ID :
39451
Thu, 01/08/2009 - 00:34
Auther :

BI RATE MAY DECREASE FURTHER: OBSERVER

Jakarta, Jan 7 (ANTARA) - The Bank Indonesia (BI or central bank) reference rate (BI Rate) may well undergo another cut in light of the Central Bureau of Statistics (BPS) report that the economy experienced a deflation of 0.03 percent in December 2008, an economic observer said.

"The drop in the inflation rate in December 2008 could lead the BI Rate to be lowered by a minimum of 25 points," Rully Nova, an economic analyst with PT Bank Himpunan Saudara Tbk said here Wednesday.

When the BI Rate continued to decline, commercial interest rates in the market would go down as well, he added.

Commercial banks had so far not lowered their interest rates because they were waiting for market developments which until now were marked by a downturn in customers' applications for credit, he said.

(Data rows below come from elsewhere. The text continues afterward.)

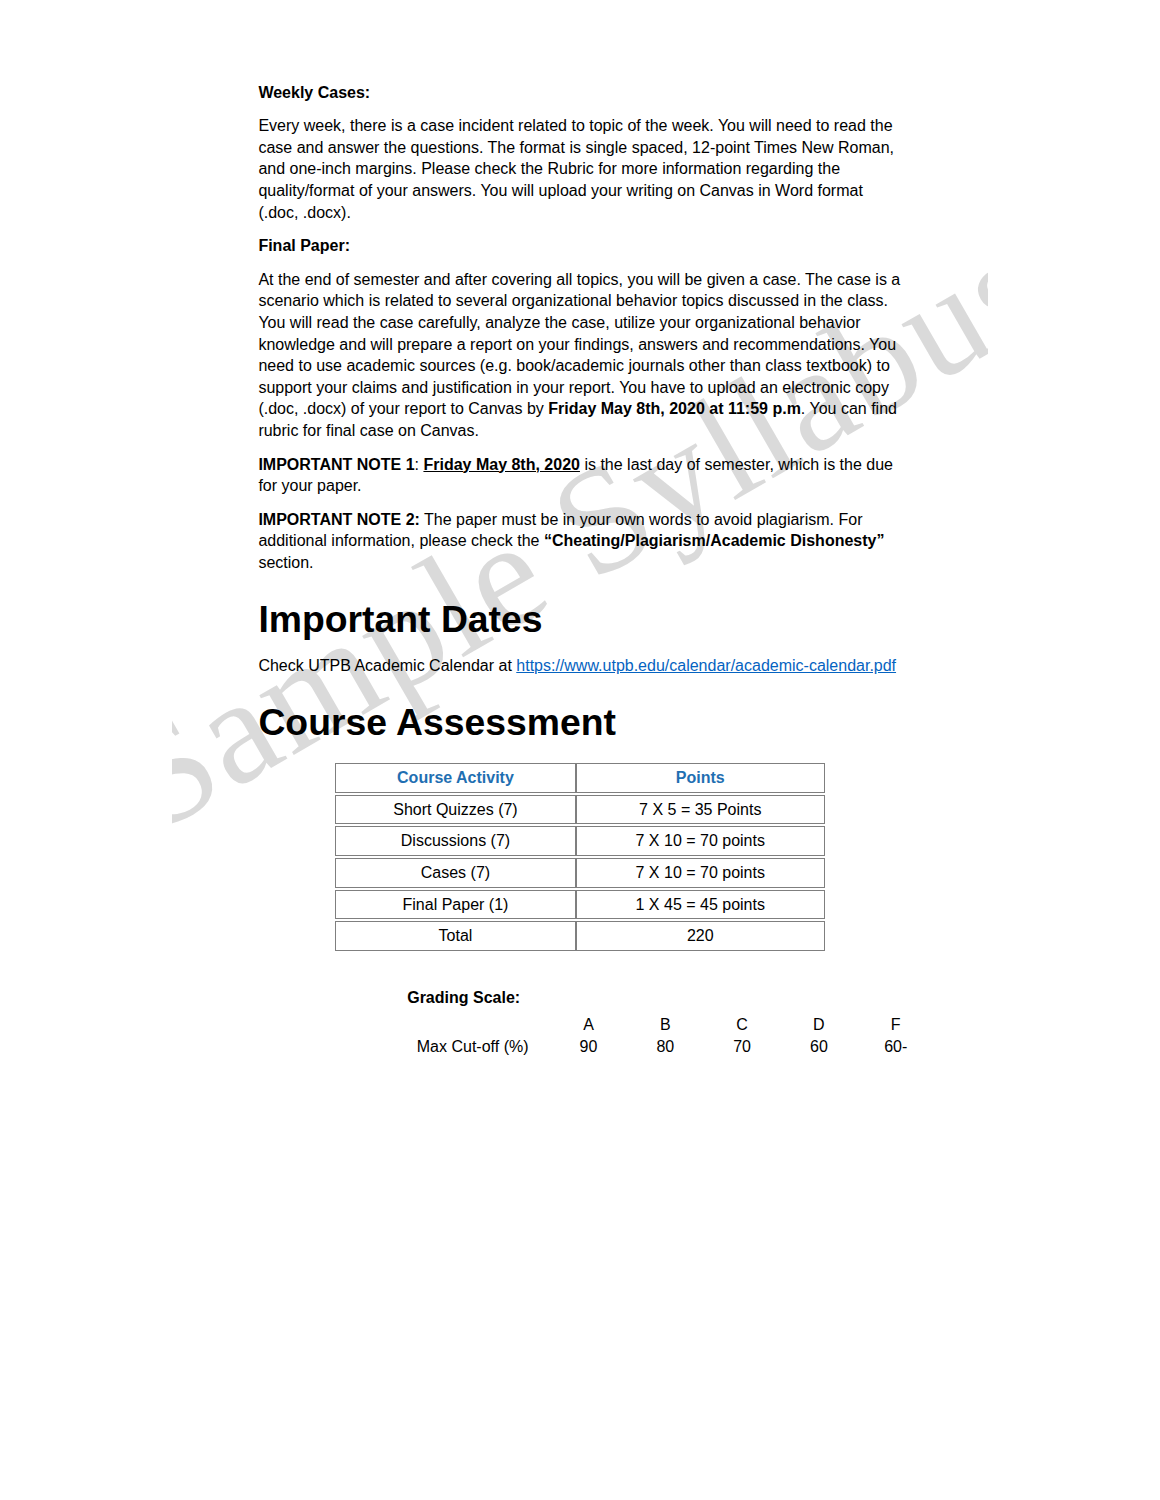Sample Syllabus
Weekly Cases:
Every week, there is a case incident related to topic of the week. You will need to read the case and answer the questions. The format is single spaced, 12-point Times New Roman, and one-inch margins. Please check the Rubric for more information regarding the quality/format of your answers. You will upload your writing on Canvas in Word format (.doc, .docx).
Final Paper:
At the end of semester and after covering all topics, you will be given a case. The case is a scenario which is related to several organizational behavior topics discussed in the class. You will read the case carefully, analyze the case, utilize your organizational behavior knowledge and will prepare a report on your findings, answers and recommendations. You need to use academic sources (e.g. book/academic journals other than class textbook) to support your claims and justification in your report. You have to upload an electronic copy (.doc, .docx) of your report to Canvas by Friday May 8th, 2020 at 11:59 p.m. You can find rubric for final case on Canvas.
IMPORTANT NOTE 1: Friday May 8th, 2020 is the last day of semester, which is the due for your paper.
IMPORTANT NOTE 2: The paper must be in your own words to avoid plagiarism. For additional information, please check the “Cheating/Plagiarism/Academic Dishonesty” section.
Important Dates
Check UTPB Academic Calendar at https://www.utpb.edu/calendar/academic-calendar.pdf
Course Assessment
| Course Activity | Points |
| --- | --- |
| Short Quizzes (7) | 7 X 5 = 35 Points |
| Discussions (7) | 7 X 10 = 70 points |
| Cases (7) | 7 X 10 = 70 points |
| Final Paper (1) | 1 X 45 = 45 points |
| Total | 220 |
Grading Scale:
| | A | B | C | D | F |
| Max Cut-off (%) | 90 | 80 | 70 | 60 | 60- |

But in Nova's view, a BI rate reduction from 9.20 percent at present to nine percent would not be enough to move the industrial sector. To propel the industrial sector, the BI Rate should be lowered to and remain at eight percent.

Sustained efforts would be needed to make such a BI Rate cut possible, he said.

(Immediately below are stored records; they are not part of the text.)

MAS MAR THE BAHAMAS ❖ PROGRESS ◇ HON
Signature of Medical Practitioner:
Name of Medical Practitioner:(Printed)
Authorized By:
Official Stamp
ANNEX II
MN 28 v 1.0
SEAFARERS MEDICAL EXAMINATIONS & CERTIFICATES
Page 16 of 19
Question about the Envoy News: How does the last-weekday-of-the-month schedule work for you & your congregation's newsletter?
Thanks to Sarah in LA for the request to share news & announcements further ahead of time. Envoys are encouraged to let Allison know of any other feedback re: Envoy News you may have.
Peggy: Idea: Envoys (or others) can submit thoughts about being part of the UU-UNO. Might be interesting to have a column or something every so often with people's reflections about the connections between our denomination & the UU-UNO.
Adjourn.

However, Nova further said, a revival in the industrial sector would not be accompanied by a proportionate surge in the investment sector which in fact would decline due to the present global crisis.

"We predict the national economy will grow well and eventually enable the rupiah to strengthen to Rp10,000 from Rp10,800 per US dollar now," Nova said.

The rupiah's exchange rate would continue to improve if BI supervised the foreign currency dealings of foreign banks more tightly.

Another positive factor was the government's effort to stimulate national economic growth by allocating Rp50 trillion from the state budget for small- and medium-scale enterprises.